▶ **Extrait choisi**
<<<<

Chronique livre essais/biographies/témoignages
[BIO] ANNYE C.ANDERSON, Mon frère Robert Johnson
Dans l’intimité de la légende du blues (Rivagesrouge)
Vous croyiez tout connaître du légendaire bluesman Robert Johnson, celui qui, à un carrefour, aurait pactisé avec le diable ? Ou peut-être ignorez-vous tout de cet home, premier du club des 27, qui a tant inspiré les plus grands groupes au point qu’il leur doit sa renommée (oui, c’est paradoxale, mais c’est ainsi)? Dans ce récit, contenant pas mal d’éléments biographiques, c’est sa « soeur » qui nous raconte son « Brother Robert », loin du côté sulfureux que ce bluesman emblématique a laissé derrière lui. Mais en creux, c’est aussi le portrait d’une ville, d’une époque aujourd’hui révolue, qu’Annye C. Anderson nous érige.

>>>>

▶ **Consigne**
Pouvez-vous recopier fidèlement le passage de la chronique qui va de « Chronique livre essais/biographies/témoignages » jusqu'à « Anderson nous érige. » ?

▶ **Liste des données**

<<<<

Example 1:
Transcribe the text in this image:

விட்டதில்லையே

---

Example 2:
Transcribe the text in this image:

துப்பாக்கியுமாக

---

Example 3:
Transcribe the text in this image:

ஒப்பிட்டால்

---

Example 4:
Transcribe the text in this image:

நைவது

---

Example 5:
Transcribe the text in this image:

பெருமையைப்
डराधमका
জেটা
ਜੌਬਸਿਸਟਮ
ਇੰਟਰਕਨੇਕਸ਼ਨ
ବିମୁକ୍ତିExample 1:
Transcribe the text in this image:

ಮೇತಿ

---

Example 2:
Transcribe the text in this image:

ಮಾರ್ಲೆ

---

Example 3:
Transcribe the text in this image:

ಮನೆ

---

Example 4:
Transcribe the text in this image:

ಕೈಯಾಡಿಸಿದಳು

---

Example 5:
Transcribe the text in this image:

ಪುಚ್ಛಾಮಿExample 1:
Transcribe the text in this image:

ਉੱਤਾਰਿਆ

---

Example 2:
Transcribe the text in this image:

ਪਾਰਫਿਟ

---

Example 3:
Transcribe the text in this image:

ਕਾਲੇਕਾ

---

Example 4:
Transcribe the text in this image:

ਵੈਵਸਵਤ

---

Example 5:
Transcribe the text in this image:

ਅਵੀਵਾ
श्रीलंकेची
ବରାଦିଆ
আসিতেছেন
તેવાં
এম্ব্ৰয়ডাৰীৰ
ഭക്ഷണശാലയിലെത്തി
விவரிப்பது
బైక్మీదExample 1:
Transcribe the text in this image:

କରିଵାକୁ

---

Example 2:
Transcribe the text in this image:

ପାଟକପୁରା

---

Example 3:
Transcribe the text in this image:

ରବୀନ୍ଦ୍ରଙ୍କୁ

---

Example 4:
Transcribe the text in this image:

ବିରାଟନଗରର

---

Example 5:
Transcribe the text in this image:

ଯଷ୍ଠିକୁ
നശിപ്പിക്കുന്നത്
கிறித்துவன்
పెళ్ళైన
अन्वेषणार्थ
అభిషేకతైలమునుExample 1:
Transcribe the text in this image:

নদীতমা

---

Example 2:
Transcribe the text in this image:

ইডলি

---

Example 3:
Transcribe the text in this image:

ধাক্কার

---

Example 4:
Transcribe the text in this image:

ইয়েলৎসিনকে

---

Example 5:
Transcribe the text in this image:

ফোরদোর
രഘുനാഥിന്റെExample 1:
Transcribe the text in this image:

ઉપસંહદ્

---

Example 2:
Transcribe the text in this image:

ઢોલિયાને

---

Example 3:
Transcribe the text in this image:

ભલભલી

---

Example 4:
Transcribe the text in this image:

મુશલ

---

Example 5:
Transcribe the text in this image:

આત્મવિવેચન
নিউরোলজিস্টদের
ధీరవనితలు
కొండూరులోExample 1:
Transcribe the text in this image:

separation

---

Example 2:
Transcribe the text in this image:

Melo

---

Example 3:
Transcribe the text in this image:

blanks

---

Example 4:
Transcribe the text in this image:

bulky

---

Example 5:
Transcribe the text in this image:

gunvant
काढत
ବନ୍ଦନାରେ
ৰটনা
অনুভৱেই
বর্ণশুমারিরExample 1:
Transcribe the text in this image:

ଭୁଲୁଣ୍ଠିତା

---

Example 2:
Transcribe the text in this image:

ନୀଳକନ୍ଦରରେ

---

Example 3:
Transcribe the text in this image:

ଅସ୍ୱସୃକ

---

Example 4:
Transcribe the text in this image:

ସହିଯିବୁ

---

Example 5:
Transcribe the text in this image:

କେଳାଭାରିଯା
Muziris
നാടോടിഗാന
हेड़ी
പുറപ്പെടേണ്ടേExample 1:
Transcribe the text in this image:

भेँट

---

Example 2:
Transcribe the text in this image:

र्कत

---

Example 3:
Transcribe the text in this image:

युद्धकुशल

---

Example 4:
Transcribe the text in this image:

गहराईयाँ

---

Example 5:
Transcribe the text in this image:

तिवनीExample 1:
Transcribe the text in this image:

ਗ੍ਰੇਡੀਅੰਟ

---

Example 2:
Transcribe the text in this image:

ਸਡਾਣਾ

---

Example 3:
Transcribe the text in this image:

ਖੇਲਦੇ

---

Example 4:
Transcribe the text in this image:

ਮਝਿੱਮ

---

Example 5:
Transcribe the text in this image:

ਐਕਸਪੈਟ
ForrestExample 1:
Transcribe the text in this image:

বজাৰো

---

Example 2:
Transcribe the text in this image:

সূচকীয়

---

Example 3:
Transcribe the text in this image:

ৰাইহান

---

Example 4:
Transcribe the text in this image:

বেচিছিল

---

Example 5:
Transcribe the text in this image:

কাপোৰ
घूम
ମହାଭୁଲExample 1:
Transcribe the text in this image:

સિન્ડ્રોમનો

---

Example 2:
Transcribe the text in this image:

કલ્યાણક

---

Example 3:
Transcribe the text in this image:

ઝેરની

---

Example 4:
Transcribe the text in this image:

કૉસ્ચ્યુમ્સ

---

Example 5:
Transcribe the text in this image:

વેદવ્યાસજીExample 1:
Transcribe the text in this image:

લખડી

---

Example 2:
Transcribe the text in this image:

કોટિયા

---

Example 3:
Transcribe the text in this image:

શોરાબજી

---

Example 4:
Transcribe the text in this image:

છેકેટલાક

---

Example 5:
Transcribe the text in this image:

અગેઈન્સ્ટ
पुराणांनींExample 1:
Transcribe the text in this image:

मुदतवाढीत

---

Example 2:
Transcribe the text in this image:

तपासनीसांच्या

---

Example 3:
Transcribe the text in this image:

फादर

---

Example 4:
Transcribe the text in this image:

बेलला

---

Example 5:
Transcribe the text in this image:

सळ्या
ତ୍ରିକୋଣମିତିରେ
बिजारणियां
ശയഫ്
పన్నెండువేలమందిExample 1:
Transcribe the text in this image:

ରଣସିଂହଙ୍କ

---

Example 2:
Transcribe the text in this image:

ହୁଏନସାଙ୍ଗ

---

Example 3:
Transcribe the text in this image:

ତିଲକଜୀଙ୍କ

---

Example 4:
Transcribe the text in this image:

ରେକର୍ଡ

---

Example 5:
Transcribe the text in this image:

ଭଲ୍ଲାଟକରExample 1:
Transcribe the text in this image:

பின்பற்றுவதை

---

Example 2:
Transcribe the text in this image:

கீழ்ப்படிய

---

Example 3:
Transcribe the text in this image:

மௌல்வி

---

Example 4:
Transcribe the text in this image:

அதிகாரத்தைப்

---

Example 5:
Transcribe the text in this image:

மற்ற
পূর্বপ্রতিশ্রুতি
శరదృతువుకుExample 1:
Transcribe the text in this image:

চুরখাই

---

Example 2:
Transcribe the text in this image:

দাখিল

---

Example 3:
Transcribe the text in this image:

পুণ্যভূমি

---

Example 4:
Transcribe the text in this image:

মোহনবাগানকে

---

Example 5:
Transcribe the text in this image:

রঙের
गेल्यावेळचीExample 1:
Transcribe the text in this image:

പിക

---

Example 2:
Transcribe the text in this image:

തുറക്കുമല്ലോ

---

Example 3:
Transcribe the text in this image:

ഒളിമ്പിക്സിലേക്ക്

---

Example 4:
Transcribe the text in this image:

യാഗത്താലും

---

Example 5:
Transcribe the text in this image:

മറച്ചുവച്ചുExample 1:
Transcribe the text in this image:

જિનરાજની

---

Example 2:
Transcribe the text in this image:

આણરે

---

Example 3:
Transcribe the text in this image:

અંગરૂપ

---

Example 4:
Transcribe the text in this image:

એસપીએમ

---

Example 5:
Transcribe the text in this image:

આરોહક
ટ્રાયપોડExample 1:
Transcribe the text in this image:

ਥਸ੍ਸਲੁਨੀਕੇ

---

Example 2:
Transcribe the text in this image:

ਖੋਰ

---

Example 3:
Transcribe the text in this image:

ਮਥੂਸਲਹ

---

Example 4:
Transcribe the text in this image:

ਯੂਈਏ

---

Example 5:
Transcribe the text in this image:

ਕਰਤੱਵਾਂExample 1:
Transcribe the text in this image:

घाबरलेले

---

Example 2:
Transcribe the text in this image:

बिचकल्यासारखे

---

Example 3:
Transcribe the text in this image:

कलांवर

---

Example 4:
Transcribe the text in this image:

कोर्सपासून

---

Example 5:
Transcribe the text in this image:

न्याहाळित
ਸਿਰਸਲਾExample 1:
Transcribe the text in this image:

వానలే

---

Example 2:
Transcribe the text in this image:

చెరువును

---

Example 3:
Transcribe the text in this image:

>>>>

▶ **Réponse**
Chronique livre essais/biographies/témoignages
[BIO] ANNYE C.ANDERSON, Mon frère Robert Johnson
Dans l’intimité de la légende du blues (Rivagesrouge)
Vous croyiez tout connaître du légendaire bluesman Robert Johnson, celui qui, à un carrefour, aurait pactisé avec le diable ? Ou peut-être ignorez-vous tout de cet home, premier du club des 27, qui a tant inspiré les plus grands groupes au point qu’il leur doit sa renommée (oui, c’est paradoxale, mais c’est ainsi)? Dans ce récit, contenant pas mal d’éléments biographiques, c’est sa « soeur » qui nous raconte son « Brother Robert », loin du côté sulfureux que ce bluesman emblématique a laissé derrière lui. Mais en creux, c’est aussi le portrait d’une ville, d’une époque aujourd’hui révolue, qu’Annye C. Anderson nous érige.